Pousser les FAI à suspendre l’abonnement de ses clients c’est l’antithèse de la « neutralité du Net. Avec en germe une Toile à plusieurs vitesses, avec des classes de clients privilégiés. L’objectif des États est d’utiliser les FAI pour faire leur police. La glaciation de l’Internet en ces temps de réchauffement planétaire, sera-elle bientôt chose faite ? La fable sera-t-elle dite ? Non ! Notre dossier sur les droits de propriété, dans ce numéro, montre que rien n’est décidé. La politique, dans le Net comme en Amazonie, au Parlement européen, à l’OMC ou face aux ambiguïtés de ses fournisseurs d’accès à Internet en haut débit fixe ou mobile, passe sans doute par l’augmentation de notre puissance d’agir. ACTA ce n’est qu’un début, mais ce n’est surtout pas le mot de la fin.
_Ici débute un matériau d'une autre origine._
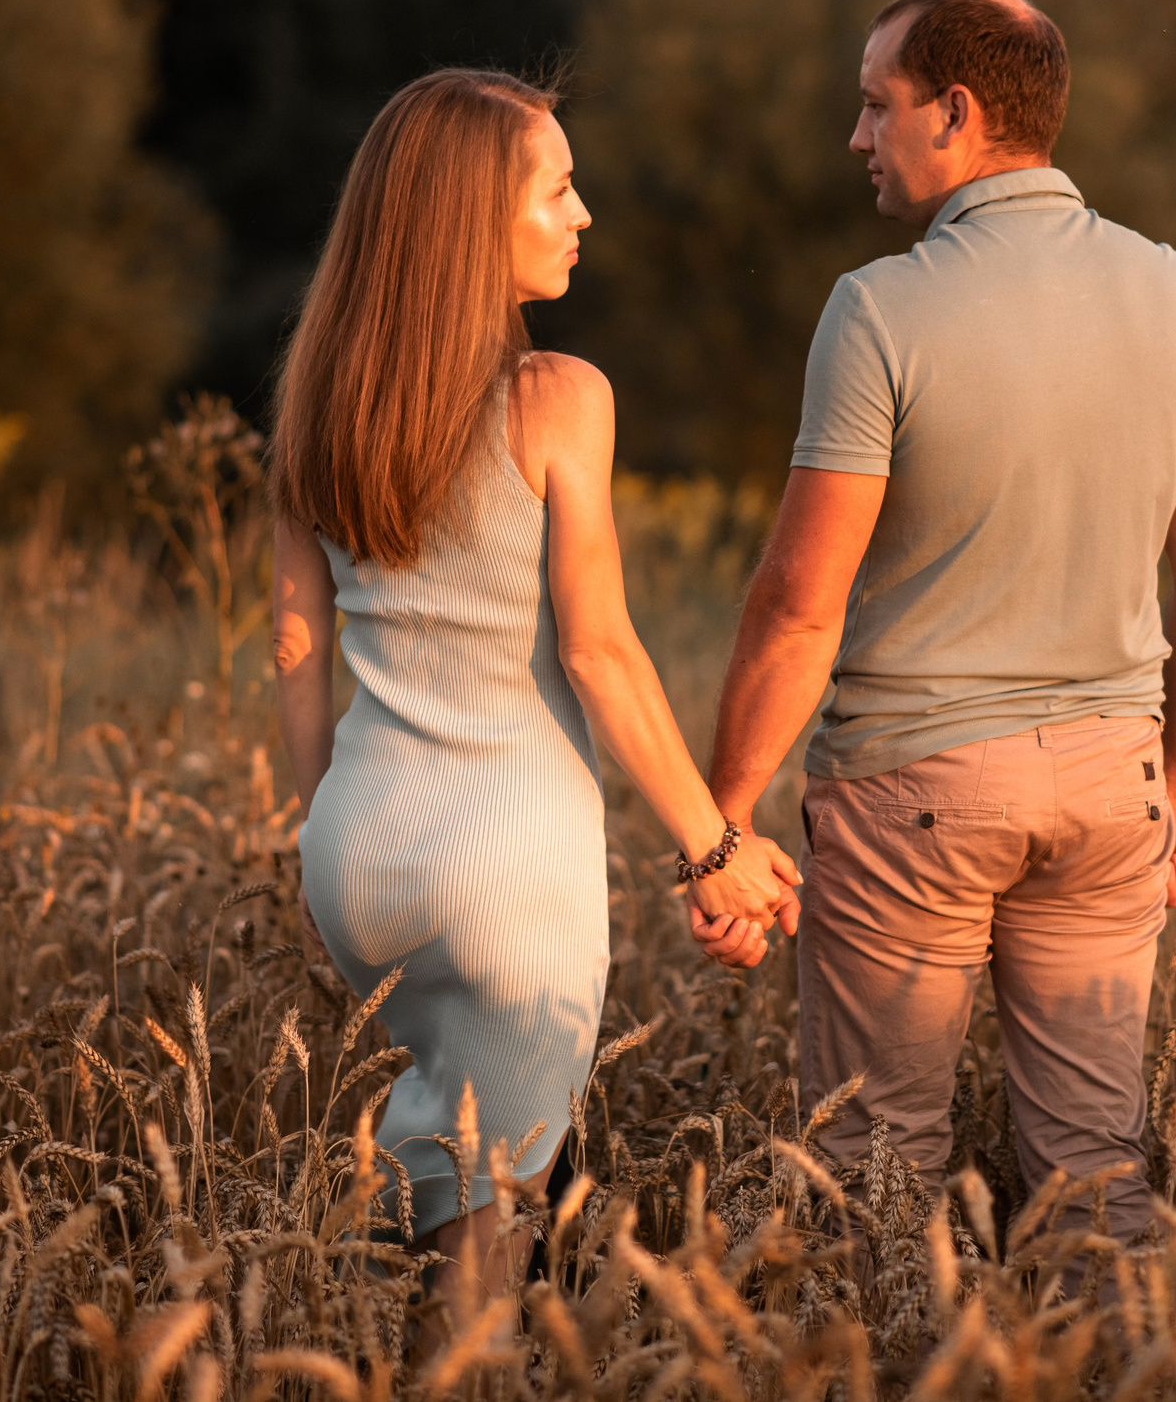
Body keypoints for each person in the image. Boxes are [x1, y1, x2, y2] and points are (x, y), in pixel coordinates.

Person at [693, 0, 1176, 1242]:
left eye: (875, 105)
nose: (857, 137)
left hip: (915, 794)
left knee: (873, 1182)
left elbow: (797, 602)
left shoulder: (881, 307)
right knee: (1096, 1180)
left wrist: (721, 821)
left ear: (953, 113)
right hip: (1119, 788)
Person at [268, 69, 801, 1340]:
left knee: (428, 1165)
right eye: (556, 188)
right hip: (509, 869)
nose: (585, 213)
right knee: (490, 1226)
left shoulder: (316, 398)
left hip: (358, 855)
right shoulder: (560, 397)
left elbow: (295, 640)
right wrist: (714, 848)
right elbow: (603, 651)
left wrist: (312, 822)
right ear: (470, 223)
[1] Loi sur le droit d’auteur et les droits voisins dans la société de l’information, transposition des traités de l’Organisation mondiale de la propriété intellectuelle du 20 décembre 1996, et de la directive européenne de 1998.

[2] Guilhem Fabre (2010) Propriété intellectuelle, contrefaçon et innovation, Les multinationales face à l’économie de la connaissance, Publications des universités de Rouen et du Havre.

[3] Aux côtés des Etats-Unis et du Japon, les deux champions du durcissement de la propriété intellectuelle, on trouve l’Australie, Canada, l’Union européenne, la Corée du Sud, le Mexique, le Maroc, la Nouvelle Zélande. Noter l’absence de l’Inde, du Brésil, de la Chine, de l’Afrique du Sud et de la Russie, qui a bien du sens (même si ces pays ne s’opposent pas frontalement à l’ACTA).